Split Grading in Photoshop and Elements

Split grading combines a high contrast image with a low contrast image for a better tonal range in a black and white photo. In other words, split grading allows you to increase contrast without losing highlight or shadow details. This quick tutorial shows you how easy it is to boost the range of a flat image. This is a fun trick to know. It is extremely easy, and although you won't need to use it on every image, it can come in handy.

A lot of tutorials will begin with a color-to-black-and-white conversion that uses the "desaturate" command. I have already shown you that the channel mixer is a far better method. I mention this because if you begin with desaturate and then use split grading the difference in the final image will be more dramatic. Here, because we begin with a better conversion, the difference is more subtle.

The Tutorial
1. Open a color image that you want to convert to black and white.
2. Change to black and white by using channel mixer as learned at the beginning of month, and flatten your image.
photos by Lucy Call

3. Now duplicate layer twice using Command-J (PC: Ctrl-J). and rename the top layer "high contrast" and the bottom layer "low contrast."
4. Deselect the "high contrast" layer by clicking the eye icon (layer visibility) in the layers palette. With the "low contrast" layer active, select Image-->Adjustments-->Brightness /Contrast from the top menu bar.

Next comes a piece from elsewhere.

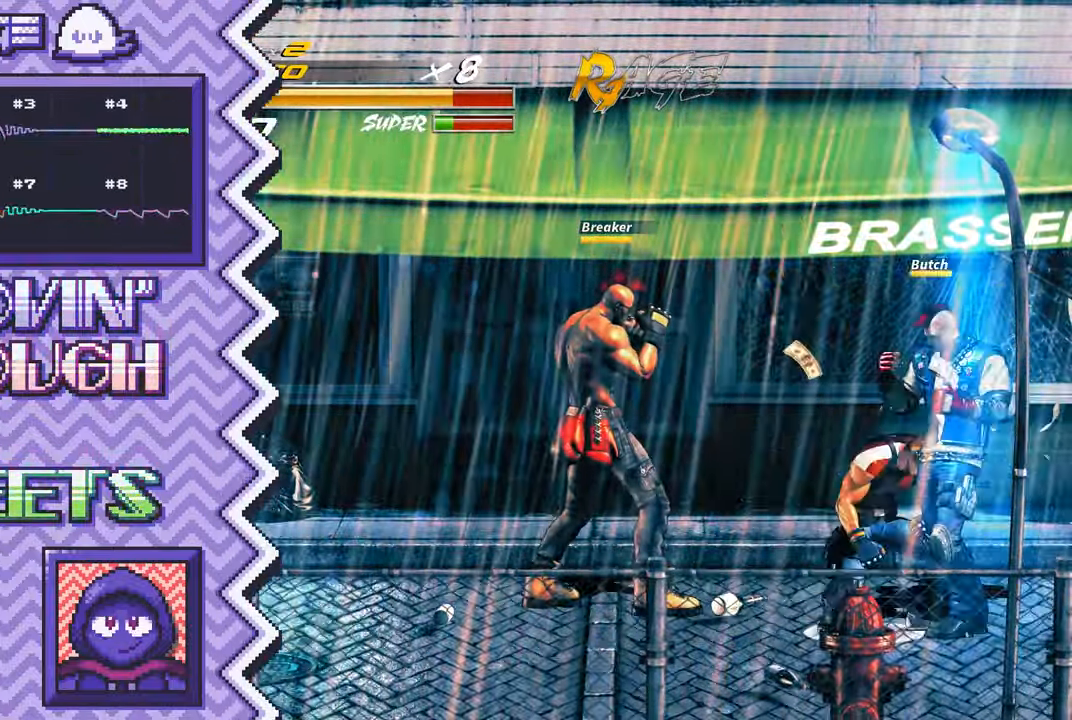
{"buttons": [], "events": [[83, "Y", "down"], [200, "Y", "up"], [317, "X", "down"], [433, "X", "up"]]}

NOTE FOR ELEMENTS USERS: The only that changes with this tutorial is that you must select Enhance-->Adjust Lighting-->Brightness/Contrast as in the following screenshot:
(variation for Elements users)

In the dialog box, lower the contrast to -50 or until there is visible detail in the shadows and highlights.
(sorry, the above picture should show the slider at -50 under contrast)

5. Now you will want to make the "high contrast" layer visible (by clicking the eye icon). As long as your high contrast layer is the top layer, you will not need to deselect the bottom layer. You will repeat the steps above ( Image-->Adjustments-->Brightness /Contrast), except this time you will boost the contrast to +50.
6. With the "high contrast" (top layer) active, change the blending mode (in the layers palette) to "overlay."
7. Adjust the opacity of the top layer until you have detail in the highlights while still retaining contrast.
If your channel mixer conversion was good to begin with, your final image will have more detail in shadows and highlights. Here are the before and after images:
The "before" image (above) already has a good tonal range, but...

The "after" image shows better texture and highlights. Look at dirt around the window or at the bottom of the image. There is better overall contrast and the highlights haven't become too extreme.